I'm sure you can find more threads if you look around.
ZFS is both filesystem and logical volume abstraction, so to implement different keys on different "filesystems" on ZFS, you'd need to expose them as block devices, not filesystems, and then use your encryption du jour on them, then your filesystem atop that - which also kills most of your compression or encryption properties, since you're doing it before ZFS sees the data, so to speak.
However, I realise this does not quite fit into the current kernel architectures.
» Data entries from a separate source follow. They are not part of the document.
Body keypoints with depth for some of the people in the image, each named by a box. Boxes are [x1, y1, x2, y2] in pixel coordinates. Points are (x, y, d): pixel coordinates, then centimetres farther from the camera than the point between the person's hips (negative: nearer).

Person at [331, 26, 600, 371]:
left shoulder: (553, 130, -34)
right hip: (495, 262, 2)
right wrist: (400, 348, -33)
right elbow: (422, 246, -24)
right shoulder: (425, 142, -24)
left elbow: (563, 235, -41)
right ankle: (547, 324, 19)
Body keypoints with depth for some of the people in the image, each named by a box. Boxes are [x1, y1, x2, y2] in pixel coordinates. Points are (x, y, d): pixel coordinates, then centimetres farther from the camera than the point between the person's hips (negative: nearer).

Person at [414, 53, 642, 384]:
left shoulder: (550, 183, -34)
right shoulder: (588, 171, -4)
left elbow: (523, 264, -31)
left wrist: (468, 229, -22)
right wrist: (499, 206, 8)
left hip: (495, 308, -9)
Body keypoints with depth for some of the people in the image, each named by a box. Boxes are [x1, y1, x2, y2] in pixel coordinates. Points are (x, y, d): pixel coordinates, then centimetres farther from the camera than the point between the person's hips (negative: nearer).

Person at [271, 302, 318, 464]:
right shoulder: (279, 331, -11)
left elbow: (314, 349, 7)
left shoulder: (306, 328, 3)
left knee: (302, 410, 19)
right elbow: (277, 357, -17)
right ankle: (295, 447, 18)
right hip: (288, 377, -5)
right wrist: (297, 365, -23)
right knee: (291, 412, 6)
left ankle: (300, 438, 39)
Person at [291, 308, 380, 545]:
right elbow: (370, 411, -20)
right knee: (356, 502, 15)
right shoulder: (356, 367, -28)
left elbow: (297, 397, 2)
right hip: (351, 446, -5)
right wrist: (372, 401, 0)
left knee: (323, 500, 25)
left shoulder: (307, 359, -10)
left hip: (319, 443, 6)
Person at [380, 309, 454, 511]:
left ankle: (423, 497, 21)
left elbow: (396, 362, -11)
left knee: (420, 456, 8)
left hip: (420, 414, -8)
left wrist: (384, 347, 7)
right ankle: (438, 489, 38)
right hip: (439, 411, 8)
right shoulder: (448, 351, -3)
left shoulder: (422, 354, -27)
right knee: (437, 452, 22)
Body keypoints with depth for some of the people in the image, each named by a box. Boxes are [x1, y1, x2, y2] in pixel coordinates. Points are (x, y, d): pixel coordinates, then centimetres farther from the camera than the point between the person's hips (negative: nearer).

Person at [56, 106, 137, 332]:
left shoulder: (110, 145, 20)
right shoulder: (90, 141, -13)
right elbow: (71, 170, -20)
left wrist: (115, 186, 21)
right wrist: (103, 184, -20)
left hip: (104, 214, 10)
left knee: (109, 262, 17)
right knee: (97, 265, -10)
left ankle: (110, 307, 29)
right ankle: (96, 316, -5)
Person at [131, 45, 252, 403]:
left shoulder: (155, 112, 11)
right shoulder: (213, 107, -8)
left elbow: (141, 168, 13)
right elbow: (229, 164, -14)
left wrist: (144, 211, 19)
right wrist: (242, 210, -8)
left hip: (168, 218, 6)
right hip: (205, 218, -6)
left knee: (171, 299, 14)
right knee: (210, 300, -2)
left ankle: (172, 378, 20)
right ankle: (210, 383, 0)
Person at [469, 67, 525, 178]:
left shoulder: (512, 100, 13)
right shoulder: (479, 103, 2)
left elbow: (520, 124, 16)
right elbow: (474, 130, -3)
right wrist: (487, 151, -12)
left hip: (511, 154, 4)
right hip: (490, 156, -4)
The one really nice scenario this opens up that is discussed in the pull request linked in another comment:
1. Server A has an encrypted dataset in pool foo, currently not decrypted
2. A can send full or incremental streams from that dataset to server B
3. B can receive those streams and import them as encrypted
datasets into the pool without decrypting or really ever having
even seen the keys
4. Server A can restore from B as required
5. The owner of the key material can log into B and unlock
the dataset as if it were on A
If I were to use ZFS’s native crypto I would have to look into the details of their implementation to understand what guarantees are provided, and where in the stack the crypto is applied etc…
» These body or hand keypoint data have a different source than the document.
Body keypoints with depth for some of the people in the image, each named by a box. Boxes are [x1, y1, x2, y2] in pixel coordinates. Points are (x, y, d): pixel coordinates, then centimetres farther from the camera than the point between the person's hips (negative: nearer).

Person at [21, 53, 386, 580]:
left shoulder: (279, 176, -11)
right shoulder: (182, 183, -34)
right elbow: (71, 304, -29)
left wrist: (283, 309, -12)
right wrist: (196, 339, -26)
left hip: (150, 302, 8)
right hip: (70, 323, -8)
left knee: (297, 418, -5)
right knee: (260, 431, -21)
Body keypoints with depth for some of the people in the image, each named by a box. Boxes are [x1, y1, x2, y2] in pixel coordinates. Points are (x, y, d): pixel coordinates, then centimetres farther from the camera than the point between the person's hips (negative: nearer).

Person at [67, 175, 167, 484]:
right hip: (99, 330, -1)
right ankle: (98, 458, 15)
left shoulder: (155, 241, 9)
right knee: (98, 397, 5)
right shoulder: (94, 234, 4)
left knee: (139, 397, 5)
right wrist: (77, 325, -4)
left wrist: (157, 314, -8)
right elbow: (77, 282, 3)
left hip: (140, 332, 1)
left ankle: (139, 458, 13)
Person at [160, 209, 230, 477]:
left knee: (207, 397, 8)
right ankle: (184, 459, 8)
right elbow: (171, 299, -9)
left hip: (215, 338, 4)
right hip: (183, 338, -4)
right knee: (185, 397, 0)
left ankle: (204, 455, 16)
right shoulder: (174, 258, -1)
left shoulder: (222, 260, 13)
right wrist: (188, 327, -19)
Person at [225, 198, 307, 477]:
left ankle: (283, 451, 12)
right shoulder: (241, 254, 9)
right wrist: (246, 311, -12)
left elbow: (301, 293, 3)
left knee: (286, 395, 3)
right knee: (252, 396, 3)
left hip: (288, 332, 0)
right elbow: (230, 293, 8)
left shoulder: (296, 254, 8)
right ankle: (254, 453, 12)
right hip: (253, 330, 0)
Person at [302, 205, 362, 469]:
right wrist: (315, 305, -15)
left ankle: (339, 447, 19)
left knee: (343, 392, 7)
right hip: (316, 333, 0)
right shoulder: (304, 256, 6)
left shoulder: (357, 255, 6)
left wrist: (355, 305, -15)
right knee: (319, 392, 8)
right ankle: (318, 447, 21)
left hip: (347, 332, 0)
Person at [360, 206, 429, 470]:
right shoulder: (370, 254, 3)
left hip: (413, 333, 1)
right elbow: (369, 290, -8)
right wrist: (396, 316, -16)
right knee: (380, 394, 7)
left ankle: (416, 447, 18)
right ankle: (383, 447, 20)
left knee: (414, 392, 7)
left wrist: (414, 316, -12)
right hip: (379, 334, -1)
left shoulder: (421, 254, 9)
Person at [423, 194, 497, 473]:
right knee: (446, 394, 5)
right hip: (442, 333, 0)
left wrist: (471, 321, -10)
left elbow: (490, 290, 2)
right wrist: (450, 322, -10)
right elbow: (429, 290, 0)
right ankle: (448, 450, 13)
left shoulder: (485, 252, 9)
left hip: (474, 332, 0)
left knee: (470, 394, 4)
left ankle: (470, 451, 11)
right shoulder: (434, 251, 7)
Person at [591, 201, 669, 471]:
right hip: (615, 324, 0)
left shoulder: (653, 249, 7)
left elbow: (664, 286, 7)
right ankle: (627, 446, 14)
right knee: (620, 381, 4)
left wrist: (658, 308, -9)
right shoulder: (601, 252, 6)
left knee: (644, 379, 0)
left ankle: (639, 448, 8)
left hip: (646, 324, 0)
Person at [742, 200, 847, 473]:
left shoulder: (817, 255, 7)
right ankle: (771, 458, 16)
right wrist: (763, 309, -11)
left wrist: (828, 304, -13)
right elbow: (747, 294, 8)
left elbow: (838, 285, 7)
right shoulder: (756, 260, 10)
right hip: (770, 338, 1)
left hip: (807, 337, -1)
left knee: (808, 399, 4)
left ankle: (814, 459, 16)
I understand that kernel currently may not have any semantics for files or sectors failing authentication, but that issue would doesn't seem to depend on the file/sector dilemma, and would have to be solved anyhow.
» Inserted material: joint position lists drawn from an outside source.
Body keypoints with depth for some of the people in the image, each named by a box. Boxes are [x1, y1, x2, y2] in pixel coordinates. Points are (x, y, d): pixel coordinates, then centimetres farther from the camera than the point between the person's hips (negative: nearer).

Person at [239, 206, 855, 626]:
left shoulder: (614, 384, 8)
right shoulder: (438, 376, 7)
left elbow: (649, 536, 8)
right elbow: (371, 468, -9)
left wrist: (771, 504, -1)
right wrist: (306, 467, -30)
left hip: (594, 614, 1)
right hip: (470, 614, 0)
File-level encryption has total format flexibility. A filesystem can store arbitrary metadata. It turns out that strong encryption schemes want internal metadata. You can go through contortions --- contortions no block encryption scheme currently goes through --- to get some sort of space for metadata at the block layer, at significant expense. Or you can get it for free with files.
File-level encryption is also message-aware. Encryption cares about the boundaries between messages (just for instance: because it leaves no ambiguity about the set of disk sectors that makes up any particular file at any particular moment in time). Block-level crypto can't provide this; it's by definition oblivious to messages.
We have block-level crypto because it's a cheap easy win, for the minimal security it provides. If the FBI is interdicting you, block crypto isn't going to help you: they incurred weeks worth of planning before anyone with handcuffs approached you, and the extra planning it takes to make sure they grab you when your key is resident is a rounding error. But if you leave your laptop full of financial secrets in a taxi cab, block crypto will probably keep you from having to roll all your keys, change your account numbers, notifying your clients, etc.
I'm not saying any particular extant system does those things; I'm just saying they're a possibility for filesystems and foreclosed for device-level encryption.
(And no, it's not the USA crypto export restrictions circa 1994, it's two pieces of freely available code with different notions of freedom coded in.)
Encryption could be an issue if for example someone uses a FreeBSD based NAS for large data files, and you want to skip the network and just access them directly from your Linux box. You can "zfs export; zfs import", but not if they used encryption. That's where I think this will be useful, because then we have one standard filesystem we can use everywhere.
Also, if it is easier to take your NAS offline and apart to chuck the disks into your desktop (compared exporting it over the network), then your NAS is too small. What you were looking for is a Laptop.
Which leaves abusing the zpool on a memory stick as data interchange format. Most likely with copies=1, so you have to add some par2 files anyway, at which point you could simply put them on figuratively any other filesystem out there. And encrypt them with gpg/openssl etc. That way I would also not have to run a potentially maliciously crafted filesystem within my kernel.
What a strange choice by the Linux kernel.
My zpool isn't very full. Maybe I can make a new dataset that's encrypted and move everything from the unencrypted dataset to the encrypted dataset. Of course, being able to encrypt in place would be most ideal, but I'll settle for it being a painless operation that doesn't require blowing away a zpool.